Novo Nordisk revoit ses ambitions à la baisse face à une concurrence accrue
Le géant pharmaceutique danois Novo Nordisk a annoncé mercredi une révision à la baisse de ses perspectives de croissance pour ses traitements phares contre le diabète et l’obésité. Cette décision intervient dans un contexte de concurrence grandissante et de pressions sur les prix sur le marché en pleine expansion de la perte de poids.
Le bénéfice net du trimestre s’est élevé à 20 milliards de couronnes danoises (environ 2,6 milliards d’euros), un chiffre conforme aux attentes des analystes. Cependant, les segments du diabète et de l’obésité, qui ont été des moteurs de croissance majeurs grâce aux succès de Wegovy et Ozempic, font désormais face à un resserrement des prévisions de la société, invoquant des tendances de prescription, une concurrence accrue et une pression sur les prix.
Un ralentissement des ventes et une confiance ébranlée
Les actions de Novo Nordisk ont connu une volatilité importante en bourse mercredi, oscillant entre une chute initiale et une légère hausse, mais affichant un recul notable de près de 45 % depuis le début de l’année.
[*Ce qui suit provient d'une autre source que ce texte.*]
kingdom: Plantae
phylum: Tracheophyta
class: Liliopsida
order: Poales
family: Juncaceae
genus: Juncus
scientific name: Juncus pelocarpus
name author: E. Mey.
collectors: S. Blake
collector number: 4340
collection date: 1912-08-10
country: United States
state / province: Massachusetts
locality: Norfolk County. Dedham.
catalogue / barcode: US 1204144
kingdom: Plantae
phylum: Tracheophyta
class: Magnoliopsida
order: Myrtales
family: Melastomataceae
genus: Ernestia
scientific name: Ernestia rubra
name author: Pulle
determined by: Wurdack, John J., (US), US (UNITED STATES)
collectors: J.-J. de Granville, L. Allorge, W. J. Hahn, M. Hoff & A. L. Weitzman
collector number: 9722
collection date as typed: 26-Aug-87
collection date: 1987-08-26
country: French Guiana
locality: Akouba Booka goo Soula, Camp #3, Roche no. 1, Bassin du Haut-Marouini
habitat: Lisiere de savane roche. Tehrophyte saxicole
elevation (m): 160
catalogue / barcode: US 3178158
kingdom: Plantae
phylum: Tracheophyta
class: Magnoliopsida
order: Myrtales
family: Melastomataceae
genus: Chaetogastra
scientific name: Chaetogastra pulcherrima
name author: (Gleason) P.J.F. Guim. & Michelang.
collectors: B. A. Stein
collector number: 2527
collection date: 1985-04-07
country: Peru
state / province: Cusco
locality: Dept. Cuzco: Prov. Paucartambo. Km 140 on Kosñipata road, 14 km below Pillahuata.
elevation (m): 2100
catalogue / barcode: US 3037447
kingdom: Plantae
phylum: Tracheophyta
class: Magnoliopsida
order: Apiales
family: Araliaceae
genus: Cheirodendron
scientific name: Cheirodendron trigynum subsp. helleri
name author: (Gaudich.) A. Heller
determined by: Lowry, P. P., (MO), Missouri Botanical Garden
Pour la quatrième fois cette année, l’entreprise a revu à la baisse ses prévisions pour l’ensemble de l’exercice. Elle anticipe désormais une croissance des ventes comprise entre 8 % et 11 % à taux de change constants, contre une fourchette précédente de 8 % à 14 %. La croissance du bénéfice d’exploitation est également révisée à la baisse, passant de 4 % à 10 % à une fourchette de 4 % à 7 %.
Les ventes de Wegovy, son médicament vedette pour la perte de poids, ont progressé de 18 % sur un an pour atteindre 20,35 milliards de couronnes danoises au cours du trimestre clos en septembre, un résultat légèrement inférieur aux attentes des analystes. Malgré une croissance robuste des ventes sur les neuf premiers mois de l’année, le bénéfice d’exploitation a été impacté par des coûts de restructuration importants.
« Bien que nous ayons enregistré une croissance robuste de nos ventes au cours des neuf premiers mois de 2025, les attentes de croissance plus faibles pour nos traitements GLP-1 ont conduit à un resserrement de nos prévisions », a déclaré dans un communiqué le PDG Mike Doustdar. Il a souligné que les médicaments anti-obésité de Novo Nordisk servent déjà un million de patients aux États-Unis, représentant un tiers du marché.
L’acquisition de Metsera dans un contexte de batailles juridiques
Parallèlement à ces ajustements de prévisions, Novo Nordisk est engagé dans une bataille pour l’acquisition de la société américaine de biotechnologie Metsera, spécialisée dans l’obésité. Après avoir initialement proposé de racheter Metsera, Novo Nordisk a dû faire face à une offre rivale de Pfizer, qu’il a ensuite surenchérie. L’offre révisée de Novo Nordisk s’élève désormais à environ 10 milliards de dollars (environ 9,3 milliards d’euros).
Pfizer a déposé une plainte, arguant que l’offre de Novo Nordisk était anticoncurrentielle. La société danoise a fermement rejeté ces allégations, qualifiant les accusations de « fausses et sans fondement ». Metsera a de son côté jugé l’offre révisée de Novo Nordisk « supérieure » à celle de Pfizer.
« Nous avons une grande confiance dans notre propre pipeline, nous disposons de certains des meilleurs pipelines de ce secteur. Mais, lorsque votre ambition est grande, lorsque vous pensez à des centaines de millions de patients qui ne sont toujours pas satisfaits, qui ont des besoins non satisfaits et non traités, alors aucun pipeline n’est suffisant », a affirmé le PDG Mike Doustdar, réitérant sa détermination à poursuivre l’acquisition de Metsera pour élargir son offre.
Perspectives mitigées des analystes
Les analystes restent partagés quant à l’avenir de Novo Nordisk. Certains, comme ceux d’UBS, s’attendent à ce que les difficultés actuelles impactent les performances de l’entreprise au quatrième trimestre et en 2026, mais maintiennent une recommandation neutre tout en relevant leur objectif de cours.
D’autres, comme Jefferies, ont abaissé leur note à « sous-performer », tandis que Berenberg se montre optimiste, estimant que Novo Nordisk a atteint un « pic d’incertitude ». La banque souligne que le profil de croissance et les rendements de recherche et développement de Novo Nordisk justifient une prime de valorisation par rapport à ses concurrents.